O complexo sucroalcooleiro do estado alcançou 58 destinos internacionais. Os embarques de açúcar chegaram a 55 países, enquanto o álcool etílico produzido em Goiás foi enviado para 10 mercados diferentes. O movimento fortaleceu o estado como fornecedor relevante de energia renovável e derivados agrícolas.
A estimativa inicial para a safra 2026/27 indica estabilidade no setor. A projeção aponta produção de 79,7 milhões de toneladas de cana-de-açúcar, mantendo Goiás entre os maiores produtores nacionais. A área destinada à colheita deve permanecer acima de 1 milhão de hectares.

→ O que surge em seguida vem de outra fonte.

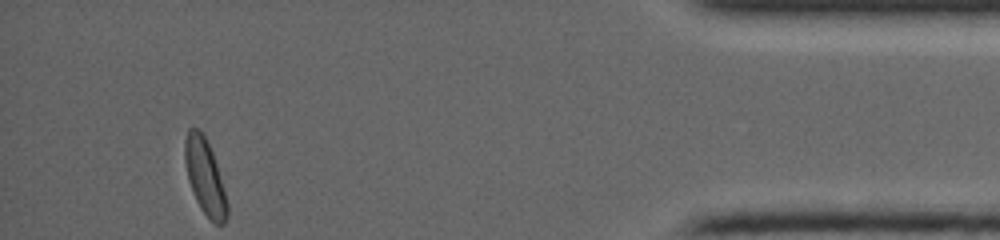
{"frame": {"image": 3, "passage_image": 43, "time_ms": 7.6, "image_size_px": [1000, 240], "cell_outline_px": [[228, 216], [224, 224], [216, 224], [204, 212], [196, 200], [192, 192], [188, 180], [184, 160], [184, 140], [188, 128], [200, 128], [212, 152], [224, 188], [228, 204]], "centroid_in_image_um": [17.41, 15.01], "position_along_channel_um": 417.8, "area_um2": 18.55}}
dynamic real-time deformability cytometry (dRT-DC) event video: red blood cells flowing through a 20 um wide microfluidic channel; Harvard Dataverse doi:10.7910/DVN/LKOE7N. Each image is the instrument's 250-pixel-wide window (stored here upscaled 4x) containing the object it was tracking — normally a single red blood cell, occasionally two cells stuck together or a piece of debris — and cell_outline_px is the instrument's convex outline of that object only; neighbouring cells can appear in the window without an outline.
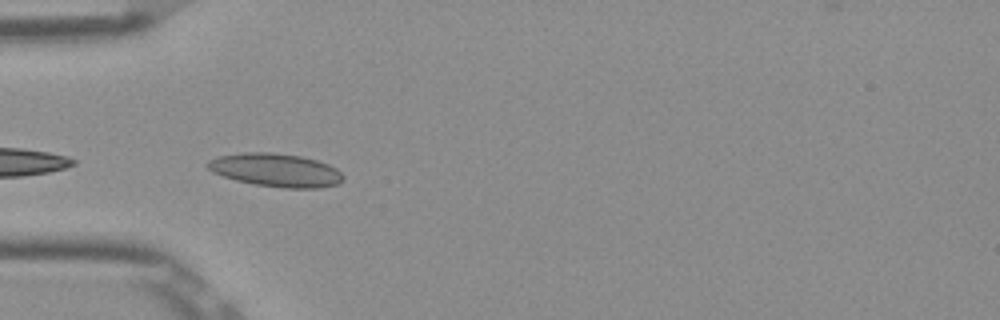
{"species": "Egyptian fruit bat (a non-hibernating species)", "species_latin": "Rousettus aegyptiacus", "temperature_condition": "room temperature", "stored_images_in_passage": 5, "camera_frame_rate_fps": 3000, "um_per_image_px": 0.085, "frame": {"image": 1, "passage_image": 2, "time_ms": 0.333, "image_size_px": [1000, 320], "cell_outline_px": [[344, 180], [336, 184], [320, 188], [284, 188], [256, 184], [236, 180], [212, 172], [204, 164], [208, 160], [216, 156], [244, 152], [272, 152], [300, 156], [316, 160], [328, 164], [336, 168], [344, 176]], "centroid_in_image_um": [23.42, 14.45], "position_along_channel_um": 61.6, "area_um2": 26.36}}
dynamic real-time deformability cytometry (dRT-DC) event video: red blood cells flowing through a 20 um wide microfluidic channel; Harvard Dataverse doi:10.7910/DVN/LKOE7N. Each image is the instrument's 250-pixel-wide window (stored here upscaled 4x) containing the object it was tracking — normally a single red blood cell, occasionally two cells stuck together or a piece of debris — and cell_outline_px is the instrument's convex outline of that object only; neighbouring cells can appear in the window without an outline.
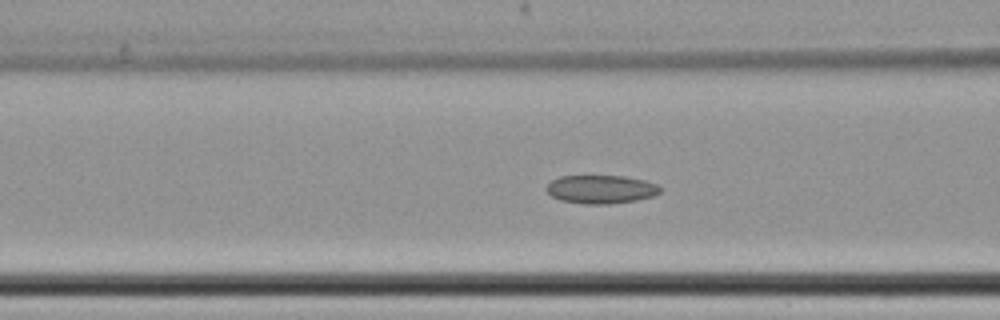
{"species": "common noctule bat (a hibernating species)", "species_latin": "Nyctalus noctula", "temperature_condition": "cold", "stored_images_in_passage": 56, "camera_frame_rate_fps": 3000, "um_per_image_px": 0.085, "animal": {"sex": "female", "body_mass_g": 22.7, "forearm_length_mm": 54.2}, "frame": {"image": 1, "passage_image": 20, "time_ms": 6.333, "image_size_px": [1000, 320], "cell_outline_px": [[660, 192], [652, 196], [636, 200], [608, 204], [584, 204], [560, 200], [552, 196], [544, 188], [552, 180], [560, 176], [624, 176], [644, 180], [656, 184], [660, 188]], "centroid_in_image_um": [51.05, 16.09], "position_along_channel_um": 115.5, "area_um2": 18.73}}
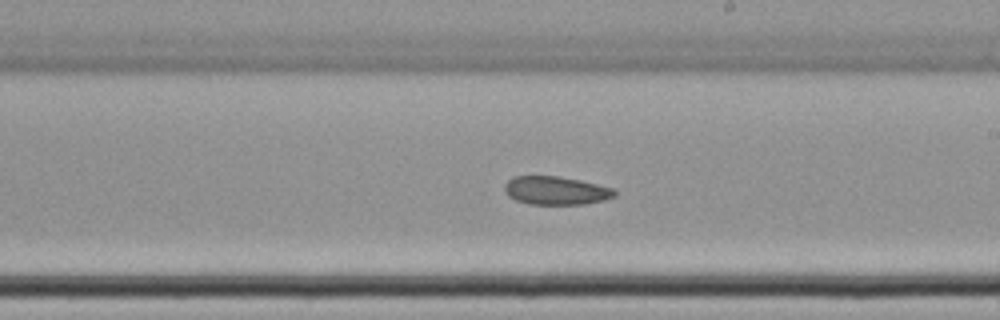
{"frame": {"image": 2, "passage_image": 31, "time_ms": 10.0, "image_size_px": [1000, 320], "cell_outline_px": [[616, 196], [604, 200], [584, 204], [528, 204], [516, 200], [508, 196], [504, 192], [504, 184], [512, 176], [560, 176], [580, 180], [612, 188], [616, 192]], "centroid_in_image_um": [47.22, 16.19], "position_along_channel_um": 241.8, "area_um2": 18.26}}
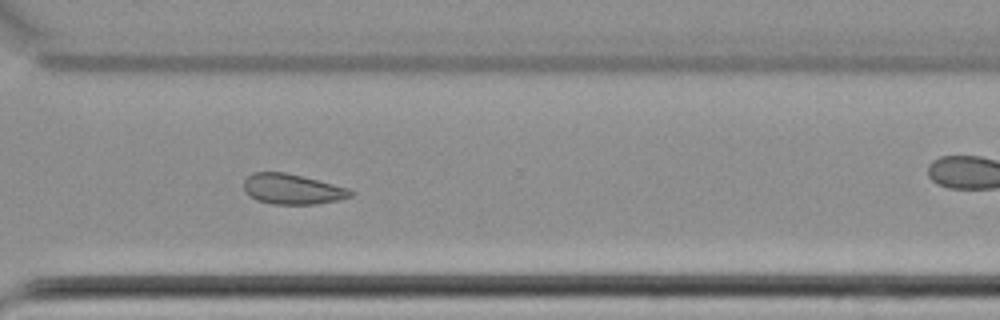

A produtividade média prevista é de 77,7 toneladas por hectare. Para Ademar Leal, os indicadores demonstram continuidade dos investimentos em tecnologia e eficiência produtiva no campo. “Os números mostram um setor que mantém investimentos em tecnologia e reflete esses avanços em produtividade acima da média e ampliação de mercados”.
Mesmo diante de um cenário nacional marcado por oscilações climáticas e mudanças no mercado agrícola, Goiás mantém ritmo elevado de produção e segue ampliando sua participação no setor sucroenergético. O avanço da industrialização voltada ao etanol e à bioenergia aparece como um dos principais focos da cadeia produtiva nos próximos anos.
A permanência de índices elevados de produtividade também tem sido acompanhada por maior presença de tecnologia no campo, com investimentos em manejo agrícola, mecanização e monitoramento das lavouras. O movimento favorece ganhos operacionais e amplia a competitividade do estado diante dos principais produtores do país.
A combinação entre expansão agrícola e crescimento industrial coloca Goiás em posição estratégica no abastecimento nacional de açúcar e combustíveis renováveis. O estado também ganha espaço em mercados internacionais que buscam alternativas energéticas ligadas à sustentabilidade e redução de emissões.
“Com a expectativa de estabilidade para a próxima safra, Goiás demonstra capacidade de manter o crescimento da cadeia e ampliar investimentos na industrialização voltada à produção de etanol, açúcar e bioenergia no estado”, conclui o secretário Ademar Leal.